OTOH, the high fat low carb diet stimulates PS and is inherently stress-protective! Stress produces very different effects in us low carbers - it simply energizes us to action rather that having a paralyzing effect as for most people on the "normal" low fat diets! Dr. Kwasniewski wrote about that in his books. Through my experience I found that to be correct!
Best regards,
Stan
Stan, it is interesting your citation about high carbohydrate/ low fat diets are extremely prone to suffer panic attacks and feel often paralyzed under stress panic attack. Related to this follows a study showing some possible mechanisms that may contribute to the exaggerated lactate response to alkalosis observed in panic disorder:
“A variety of physiological or pathophysiological mechanisms may contribute to the exaggerated lactate response to alkalosis observed in panic disorder. Identifying the specific mechanism of this abnormal response may increase our understanding of the underlying pathophysiology of panic disorder. Three possible mechanisms suggested by investigators demonstrating this effect are 1) hypoxia secondary to cerebral vasoconstriction; 2) a disturbance in the regulation of intracellular pH; and 3) increased adrenergic activity”
Carlos
1) The Lactic Acid Response to Alkalosis in Panic Disorder: An Integrative Review Richard J. Maddock, M.D.J Neuropsychiatry Clin Neurosci 13:1, Winter 2001. Full free paper at http://neuro.psychiatryonline.org/cgi/content/full/13/1/22
2) Maddock RJ, Mateo-Bermudez J: Elevated serum lactate following hyperventilation during glucose infusion in panic disorder. Biol Psychiatry 1990; 27:411–418. -- Related to items 2 and 3.
Carlos,
Thanks for the links, I read the first paper. I am interested in this topic because I used to have tachycardia episodes, about once every couple of months, prior to 1999, that fit descriptions of a typical panic disorder (PD). Then 9 years ago it went completely away never to re-occur.
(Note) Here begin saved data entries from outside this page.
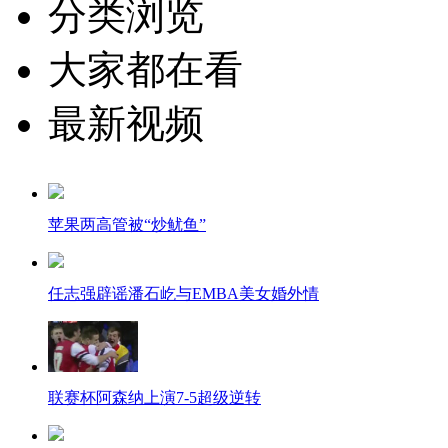
分类浏览
大家都在看
最新视频
苹果两高管被“炒鱿鱼”
任志强辟谣潘石屹与EMBA美女婚外情
联赛杯阿森纳上演7-5超级逆转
I still am not sure if lactate is primary factor or secondary by-product in PD. I suspect the latter. My favored theory involves adrenal-thyroid hormonal run-away effect triggered by hypoglycemia. That would go like this:
1. Hypoglycemia triggers adrenal hormones production to boost production of glucose out of glycogen in the liver. If glycogen is depleted, not enough glucose would be produced resulting in more (excessive) adrenal secretion.
2. Adrenal hormones boost also thyroid hormones, causing accelerated heart beat adding to the panic and stress feeling, that in turn may further stimulate adrenal hormones, and so on.
I have no idea how likely is the above scenario but that's best I could think of. No doctor I ever spoke to was able to come up with anything logical about PD that would explain the mechanism, other than the banalities such as "needing to relax" etc.
Regards,
Stan
Stan, my father in law Dr. Quintiliano de Mesquita (his memorial is at http://www.infarctcombat.org/qhm/homepage.html) had a theory to fight panic attack based in mind power. You can see his thoughts about it at http://www.infarctcombat.org/panico/qhm.html, that is unfortunately in Portuguese language. Dr. Mesquita has also developed the myogenic theory of myocardial infarction which I have a section at the Infarct Combat Project dedicated to the subject at http://www.infarctcombat.org/MyogenicTheory.html. Please see in it the link to the article What Causes Heart Attacks?, by Dr. Thomas Cowan discussing the myogenic theory. It was published in Wise Traditions in Food, Farming and the Healing Arts, the quarterly magazine of the Weston A. Price Foundation, Fall 2007.
The acidity theory complements the myogenic theory in the coronary side.